EXERCISE MATERIAL ->
--*--

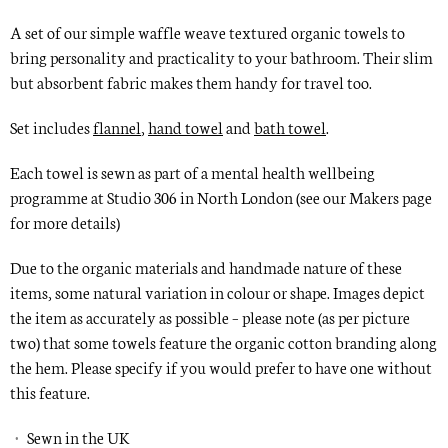
A set of our simple waffle weave textured organic towels to
bring personality and practicality to your bathroom. Their slim
but absorbent fabric makes them handy for travel too.
Set includes
flannel
,
hand towel
and
bath towel
.
Each towel is
sewn
as part of a mental health wellbeing
programme at Studio 306 in North London
(see our
Makers
page
for more details)
Due to the organic materials and handmade nature of these
items, some natural variation in colour or shape. Images depict
the item as accurately as possible – please note (as per picture
two) that some towels feature the organic cotton branding along
the hem. Please specify if you would prefer to have one without
this feature.
Sewn in the UK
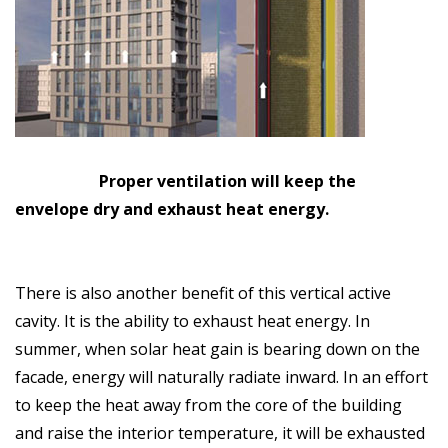
Proper ventilation will keep the
envelope dry and exhaust heat energy.
There is also another benefit of this vertical active
cavity. It is the ability to exhaust heat energy. In
summer, when solar heat gain is bearing down on the
facade, energy will naturally radiate inward. In an effort
to keep the heat away from the core of the building
and raise the interior temperature, it will be exhausted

--*--

EXERCISE DESCRIPTION -> Pull out every line of the data above that contains the word "keep". Case counts.

SOLUTION FOR THIS EXERCISE ->
Proper ventilation will keep the
to keep the heat away from the core of the building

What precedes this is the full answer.